◆ Text
┏━━
The best way to pay attention to how I’m doing is to sit for a few minutes every day and just breathe. I’m not sure how, or why, but I’m quite sure it helps. The funny thing is, I don’t inquire within during that time, I just watch thoughts rise in my mind and let them go. Now and then I get a creative inspiration, which I jot down before going back to breathing. I’m not trying to process feelings or figure anything out. I’m not, in fact, doing or producing anything. I’m just sitting and breathing, and it’s so quiet!

I realize, in that timeless space, that peace and safety, both of which I’ve searched for my whole life, are fully present and always have been. I can’t chase them down or earn them. They’re not elsewhere. We have not become separated or severed. I am not lost. Neither peace nor safety can be found in compulsive doing. All I need to do is be still, be quiet, for just a few minutes, and they are there.
┗━━
◆ Complete the following
1. In the reflection on sitting and breathing, what does the writer do upon getting a creative inspiration during the daily sitting?
2. Rewrite the paragraph of the reflection on sitting and breathing that begins "I realize, in that timeless space" so that it is shorter.

◆ Data excerpts
┏━━
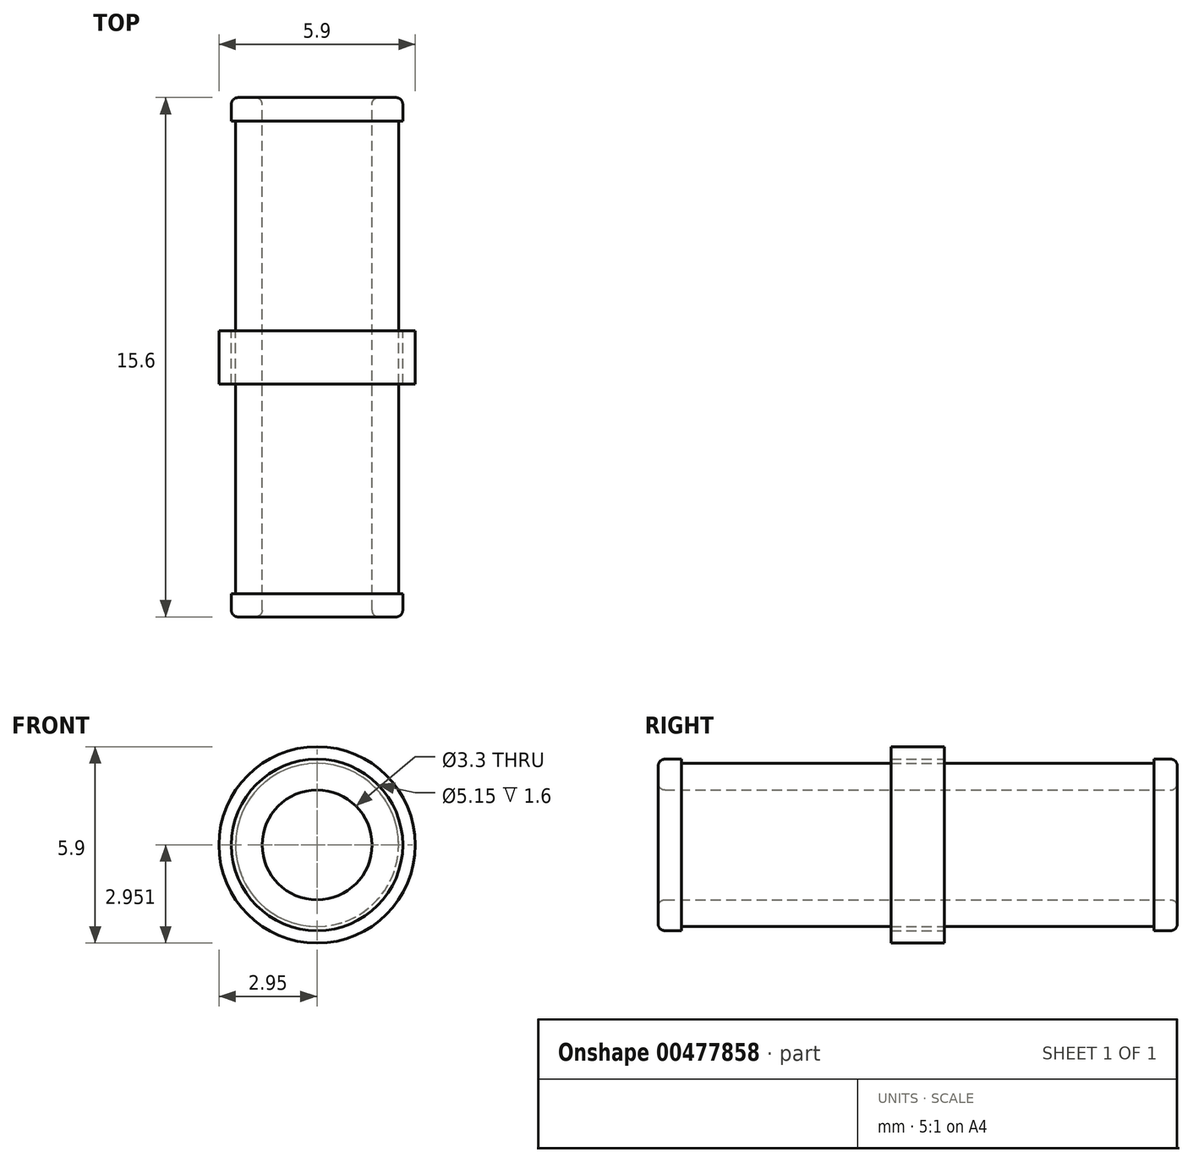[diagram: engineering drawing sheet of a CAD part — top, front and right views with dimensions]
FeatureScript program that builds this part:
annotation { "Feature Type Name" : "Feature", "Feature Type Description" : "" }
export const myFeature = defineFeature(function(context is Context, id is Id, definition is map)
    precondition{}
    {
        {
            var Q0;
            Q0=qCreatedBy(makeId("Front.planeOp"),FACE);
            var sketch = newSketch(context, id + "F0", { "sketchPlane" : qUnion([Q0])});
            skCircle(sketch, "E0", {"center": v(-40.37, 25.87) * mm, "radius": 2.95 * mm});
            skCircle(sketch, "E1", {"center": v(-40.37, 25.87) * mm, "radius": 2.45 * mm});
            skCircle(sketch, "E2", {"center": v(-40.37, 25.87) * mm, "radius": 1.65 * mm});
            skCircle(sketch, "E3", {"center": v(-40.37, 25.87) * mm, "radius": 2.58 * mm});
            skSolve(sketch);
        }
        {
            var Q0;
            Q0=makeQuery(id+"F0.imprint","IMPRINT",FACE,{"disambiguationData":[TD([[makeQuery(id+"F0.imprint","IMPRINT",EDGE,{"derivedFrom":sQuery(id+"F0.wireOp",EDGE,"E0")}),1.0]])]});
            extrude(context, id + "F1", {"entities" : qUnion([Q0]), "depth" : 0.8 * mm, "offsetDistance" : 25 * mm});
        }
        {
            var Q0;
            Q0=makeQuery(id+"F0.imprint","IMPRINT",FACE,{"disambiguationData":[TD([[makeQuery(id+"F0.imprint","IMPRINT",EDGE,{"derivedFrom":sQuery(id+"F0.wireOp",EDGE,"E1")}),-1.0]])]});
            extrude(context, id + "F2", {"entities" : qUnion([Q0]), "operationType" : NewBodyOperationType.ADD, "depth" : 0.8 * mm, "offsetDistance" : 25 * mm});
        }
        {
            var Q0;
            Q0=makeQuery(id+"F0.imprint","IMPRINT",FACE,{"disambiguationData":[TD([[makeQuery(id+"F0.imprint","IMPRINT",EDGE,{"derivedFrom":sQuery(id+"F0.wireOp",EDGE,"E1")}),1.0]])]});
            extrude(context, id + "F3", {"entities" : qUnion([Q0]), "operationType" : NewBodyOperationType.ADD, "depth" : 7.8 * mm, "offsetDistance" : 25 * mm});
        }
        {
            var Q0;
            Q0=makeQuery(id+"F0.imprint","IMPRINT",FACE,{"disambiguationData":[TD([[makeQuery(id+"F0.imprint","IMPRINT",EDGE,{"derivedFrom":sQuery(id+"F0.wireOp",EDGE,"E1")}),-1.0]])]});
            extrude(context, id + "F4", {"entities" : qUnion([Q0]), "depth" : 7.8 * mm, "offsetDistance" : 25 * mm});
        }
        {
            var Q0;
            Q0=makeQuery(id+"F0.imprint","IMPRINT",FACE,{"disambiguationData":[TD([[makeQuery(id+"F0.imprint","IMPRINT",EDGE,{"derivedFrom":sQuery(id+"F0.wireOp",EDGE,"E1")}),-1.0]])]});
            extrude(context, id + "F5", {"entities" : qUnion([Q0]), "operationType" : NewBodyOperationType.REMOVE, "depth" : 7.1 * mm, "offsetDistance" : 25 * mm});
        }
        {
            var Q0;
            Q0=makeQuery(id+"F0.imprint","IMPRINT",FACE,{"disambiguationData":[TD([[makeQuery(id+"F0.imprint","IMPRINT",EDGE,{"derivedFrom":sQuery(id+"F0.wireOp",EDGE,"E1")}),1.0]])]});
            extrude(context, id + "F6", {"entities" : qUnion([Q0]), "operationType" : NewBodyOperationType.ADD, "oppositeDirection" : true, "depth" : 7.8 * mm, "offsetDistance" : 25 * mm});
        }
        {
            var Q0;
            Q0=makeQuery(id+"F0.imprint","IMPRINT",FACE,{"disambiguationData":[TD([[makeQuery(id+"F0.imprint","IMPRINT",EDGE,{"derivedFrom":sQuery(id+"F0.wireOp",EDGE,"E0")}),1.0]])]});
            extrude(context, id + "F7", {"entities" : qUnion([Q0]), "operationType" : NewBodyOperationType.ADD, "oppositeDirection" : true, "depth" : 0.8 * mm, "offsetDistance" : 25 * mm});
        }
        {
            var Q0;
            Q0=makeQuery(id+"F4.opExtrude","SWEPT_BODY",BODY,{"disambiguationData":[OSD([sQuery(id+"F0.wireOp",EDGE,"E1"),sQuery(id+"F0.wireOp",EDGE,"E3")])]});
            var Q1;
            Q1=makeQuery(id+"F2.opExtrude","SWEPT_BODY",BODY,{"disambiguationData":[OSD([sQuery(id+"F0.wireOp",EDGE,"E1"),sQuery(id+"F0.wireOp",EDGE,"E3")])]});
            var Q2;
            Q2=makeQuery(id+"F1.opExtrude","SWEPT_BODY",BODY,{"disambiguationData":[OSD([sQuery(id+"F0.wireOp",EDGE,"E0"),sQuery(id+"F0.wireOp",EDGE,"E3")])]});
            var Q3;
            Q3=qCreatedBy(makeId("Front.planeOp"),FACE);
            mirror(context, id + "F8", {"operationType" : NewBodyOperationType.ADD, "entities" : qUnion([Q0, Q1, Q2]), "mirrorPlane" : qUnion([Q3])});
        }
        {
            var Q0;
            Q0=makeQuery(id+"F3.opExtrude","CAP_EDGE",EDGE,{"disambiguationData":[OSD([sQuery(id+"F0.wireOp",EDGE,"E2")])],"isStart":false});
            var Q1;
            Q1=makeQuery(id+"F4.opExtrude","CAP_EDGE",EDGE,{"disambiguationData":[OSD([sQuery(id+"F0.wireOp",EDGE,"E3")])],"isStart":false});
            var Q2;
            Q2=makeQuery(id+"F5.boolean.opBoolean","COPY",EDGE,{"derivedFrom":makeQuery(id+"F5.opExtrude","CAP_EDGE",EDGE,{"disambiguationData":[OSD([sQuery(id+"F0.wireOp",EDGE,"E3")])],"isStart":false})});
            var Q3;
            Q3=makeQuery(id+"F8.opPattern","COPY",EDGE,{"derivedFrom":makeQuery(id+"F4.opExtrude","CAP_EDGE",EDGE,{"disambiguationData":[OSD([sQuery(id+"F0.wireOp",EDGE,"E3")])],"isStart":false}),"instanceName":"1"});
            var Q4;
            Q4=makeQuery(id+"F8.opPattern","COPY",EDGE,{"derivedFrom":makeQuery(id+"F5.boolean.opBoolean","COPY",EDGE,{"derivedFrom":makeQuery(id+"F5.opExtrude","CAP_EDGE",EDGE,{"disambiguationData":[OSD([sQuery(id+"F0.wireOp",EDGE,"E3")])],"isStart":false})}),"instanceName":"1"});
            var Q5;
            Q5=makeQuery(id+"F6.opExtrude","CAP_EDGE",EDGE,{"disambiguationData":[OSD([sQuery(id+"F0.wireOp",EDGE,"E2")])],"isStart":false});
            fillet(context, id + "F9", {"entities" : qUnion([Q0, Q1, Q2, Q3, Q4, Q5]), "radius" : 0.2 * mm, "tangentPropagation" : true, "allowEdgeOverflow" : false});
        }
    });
┗━━
┏━━
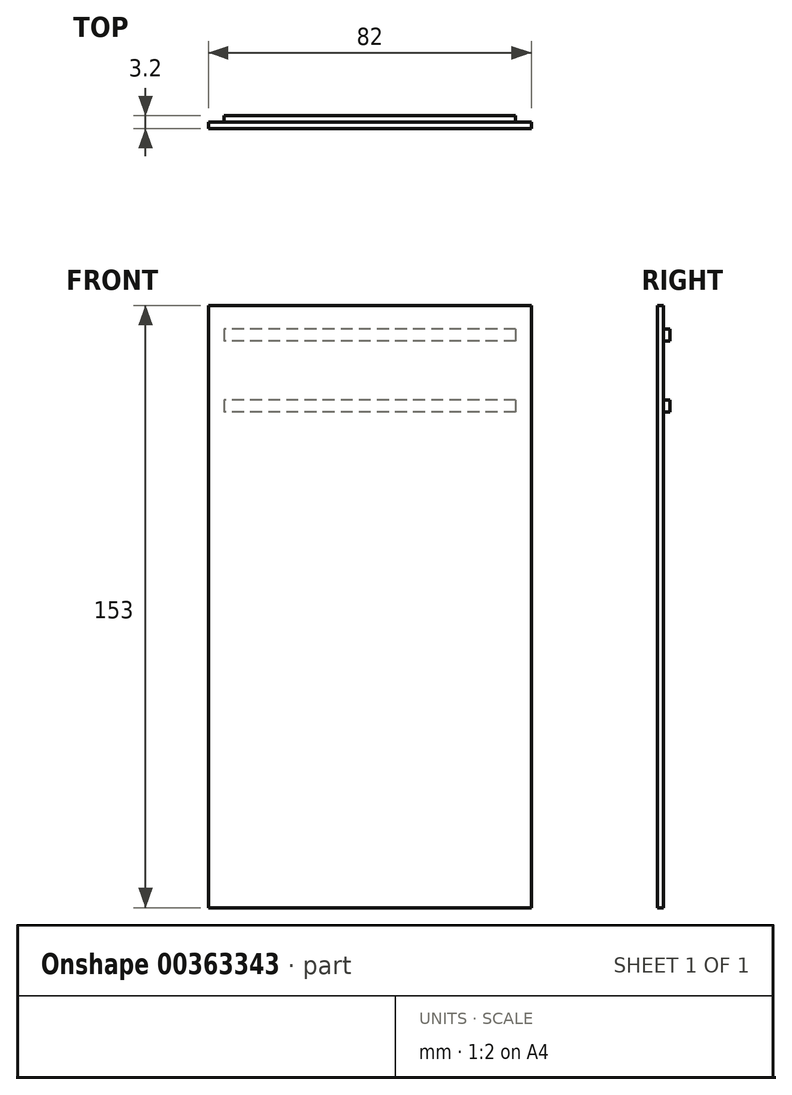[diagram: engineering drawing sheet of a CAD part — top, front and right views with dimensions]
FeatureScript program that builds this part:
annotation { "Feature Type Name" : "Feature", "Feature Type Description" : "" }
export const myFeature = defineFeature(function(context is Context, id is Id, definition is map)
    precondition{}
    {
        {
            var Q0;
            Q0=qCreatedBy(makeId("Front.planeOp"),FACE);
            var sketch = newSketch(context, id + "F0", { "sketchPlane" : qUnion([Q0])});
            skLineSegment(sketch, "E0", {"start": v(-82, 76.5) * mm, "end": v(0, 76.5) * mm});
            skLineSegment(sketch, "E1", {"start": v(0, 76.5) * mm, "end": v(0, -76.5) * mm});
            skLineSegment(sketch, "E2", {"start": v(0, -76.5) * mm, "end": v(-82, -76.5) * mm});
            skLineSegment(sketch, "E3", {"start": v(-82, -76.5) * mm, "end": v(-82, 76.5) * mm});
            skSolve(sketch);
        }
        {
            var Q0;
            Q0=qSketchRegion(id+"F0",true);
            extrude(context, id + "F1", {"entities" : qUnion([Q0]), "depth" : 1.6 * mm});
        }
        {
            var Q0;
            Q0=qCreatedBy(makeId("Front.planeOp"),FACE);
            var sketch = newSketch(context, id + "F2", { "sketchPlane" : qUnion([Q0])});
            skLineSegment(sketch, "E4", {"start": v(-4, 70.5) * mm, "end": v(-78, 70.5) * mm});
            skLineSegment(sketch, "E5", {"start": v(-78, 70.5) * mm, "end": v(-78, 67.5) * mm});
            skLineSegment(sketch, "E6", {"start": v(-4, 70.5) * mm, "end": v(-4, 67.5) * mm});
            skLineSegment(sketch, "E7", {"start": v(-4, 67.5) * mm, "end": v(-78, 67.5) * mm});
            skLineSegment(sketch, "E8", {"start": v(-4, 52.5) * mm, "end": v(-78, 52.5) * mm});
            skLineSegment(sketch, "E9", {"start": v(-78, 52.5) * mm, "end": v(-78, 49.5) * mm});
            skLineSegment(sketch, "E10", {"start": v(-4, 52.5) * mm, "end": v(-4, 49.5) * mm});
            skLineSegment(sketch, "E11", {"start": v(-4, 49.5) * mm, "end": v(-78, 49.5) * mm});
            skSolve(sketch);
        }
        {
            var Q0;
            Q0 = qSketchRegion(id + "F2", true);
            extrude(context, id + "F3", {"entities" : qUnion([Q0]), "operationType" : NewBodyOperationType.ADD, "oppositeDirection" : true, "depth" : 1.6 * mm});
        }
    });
┗━━
◆ Task-by-task solutions
1. The writer jots it down and then goes back to breathing.

2. In that timeless space, I see that peace and safety, which I've sought all my life, are fully present and always have been. I can't chase or earn them. They aren't elsewhere, and I'm not separated from them or lost. Compulsive doing won't find them. A few minutes of stillness and quiet is all it takes for them to be there.